[Dataset items]
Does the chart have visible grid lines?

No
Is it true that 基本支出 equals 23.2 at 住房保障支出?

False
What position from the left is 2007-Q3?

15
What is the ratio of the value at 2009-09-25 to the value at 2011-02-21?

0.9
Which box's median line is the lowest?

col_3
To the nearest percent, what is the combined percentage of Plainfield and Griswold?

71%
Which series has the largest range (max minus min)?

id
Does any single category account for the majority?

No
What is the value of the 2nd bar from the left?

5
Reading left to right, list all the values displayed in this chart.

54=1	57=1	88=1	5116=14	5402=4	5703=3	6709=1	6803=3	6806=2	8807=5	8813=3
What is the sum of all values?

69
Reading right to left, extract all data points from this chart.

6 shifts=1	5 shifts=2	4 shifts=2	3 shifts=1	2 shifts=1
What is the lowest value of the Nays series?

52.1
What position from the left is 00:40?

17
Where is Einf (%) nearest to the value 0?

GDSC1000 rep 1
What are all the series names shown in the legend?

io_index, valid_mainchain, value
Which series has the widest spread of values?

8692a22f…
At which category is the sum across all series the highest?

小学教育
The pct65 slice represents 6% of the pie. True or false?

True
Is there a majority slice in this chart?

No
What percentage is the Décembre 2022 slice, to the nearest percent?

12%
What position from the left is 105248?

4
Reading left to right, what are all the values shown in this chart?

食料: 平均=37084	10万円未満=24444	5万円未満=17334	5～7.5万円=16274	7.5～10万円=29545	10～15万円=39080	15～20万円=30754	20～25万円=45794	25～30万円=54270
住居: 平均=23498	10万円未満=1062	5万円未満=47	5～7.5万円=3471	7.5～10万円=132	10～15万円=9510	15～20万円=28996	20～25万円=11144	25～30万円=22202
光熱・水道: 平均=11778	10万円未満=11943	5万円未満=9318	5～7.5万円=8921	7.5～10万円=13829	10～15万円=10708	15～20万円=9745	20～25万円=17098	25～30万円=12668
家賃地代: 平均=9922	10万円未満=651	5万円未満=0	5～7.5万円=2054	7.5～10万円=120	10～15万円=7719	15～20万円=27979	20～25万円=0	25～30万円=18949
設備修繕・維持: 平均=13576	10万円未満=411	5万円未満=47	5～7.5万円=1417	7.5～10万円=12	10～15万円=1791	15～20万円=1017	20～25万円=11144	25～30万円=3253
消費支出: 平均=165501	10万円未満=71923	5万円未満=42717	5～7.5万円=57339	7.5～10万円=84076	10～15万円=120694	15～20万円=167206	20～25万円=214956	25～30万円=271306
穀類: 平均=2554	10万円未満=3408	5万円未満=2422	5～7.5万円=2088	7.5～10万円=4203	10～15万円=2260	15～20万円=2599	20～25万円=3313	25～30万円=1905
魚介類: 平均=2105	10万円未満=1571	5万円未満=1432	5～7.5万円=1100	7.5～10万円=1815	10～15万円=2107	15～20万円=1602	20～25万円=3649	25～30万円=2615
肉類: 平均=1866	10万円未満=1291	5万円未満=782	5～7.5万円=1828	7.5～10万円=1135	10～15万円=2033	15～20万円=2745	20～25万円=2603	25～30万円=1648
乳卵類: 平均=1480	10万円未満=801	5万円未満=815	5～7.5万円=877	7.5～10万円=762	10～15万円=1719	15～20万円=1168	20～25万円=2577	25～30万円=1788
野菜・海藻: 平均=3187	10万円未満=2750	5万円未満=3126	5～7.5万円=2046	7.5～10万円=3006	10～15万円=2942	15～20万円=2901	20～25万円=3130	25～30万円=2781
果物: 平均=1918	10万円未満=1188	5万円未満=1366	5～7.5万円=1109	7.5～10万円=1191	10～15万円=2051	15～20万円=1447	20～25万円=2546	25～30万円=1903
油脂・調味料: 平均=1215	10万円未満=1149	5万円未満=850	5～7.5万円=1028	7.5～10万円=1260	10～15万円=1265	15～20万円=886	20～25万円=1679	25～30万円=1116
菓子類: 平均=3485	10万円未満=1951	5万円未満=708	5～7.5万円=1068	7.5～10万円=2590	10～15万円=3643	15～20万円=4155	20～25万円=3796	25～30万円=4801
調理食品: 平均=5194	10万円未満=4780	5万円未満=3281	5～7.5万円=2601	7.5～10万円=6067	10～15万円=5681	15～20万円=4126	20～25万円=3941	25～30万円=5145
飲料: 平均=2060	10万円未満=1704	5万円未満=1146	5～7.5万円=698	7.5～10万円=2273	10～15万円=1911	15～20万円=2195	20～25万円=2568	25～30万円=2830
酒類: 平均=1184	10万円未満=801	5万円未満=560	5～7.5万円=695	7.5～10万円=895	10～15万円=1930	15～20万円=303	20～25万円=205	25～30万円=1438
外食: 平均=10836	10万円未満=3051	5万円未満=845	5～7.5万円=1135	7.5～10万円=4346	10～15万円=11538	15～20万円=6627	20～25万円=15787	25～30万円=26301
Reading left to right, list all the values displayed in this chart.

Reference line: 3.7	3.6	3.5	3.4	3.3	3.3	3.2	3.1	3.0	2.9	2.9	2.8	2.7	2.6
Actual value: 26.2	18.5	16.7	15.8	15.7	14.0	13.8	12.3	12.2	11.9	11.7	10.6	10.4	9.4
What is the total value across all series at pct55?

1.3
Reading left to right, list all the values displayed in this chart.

» EXERCISE INSTRUCTIONS: Pull out every line in the rows above that contains the string "chart", and reproduce each one unchanged.

» OUTPUT OF THE TASK:
Does the chart have visible grid lines?
Reading left to right, list all the values displayed in this chart.
Reading right to left, extract all data points from this chart.
Is there a majority slice in this chart?
Reading left to right, what are all the values shown in this chart?
Reading left to right, list all the values displayed in this chart.
Reading left to right, list all the values displayed in this chart.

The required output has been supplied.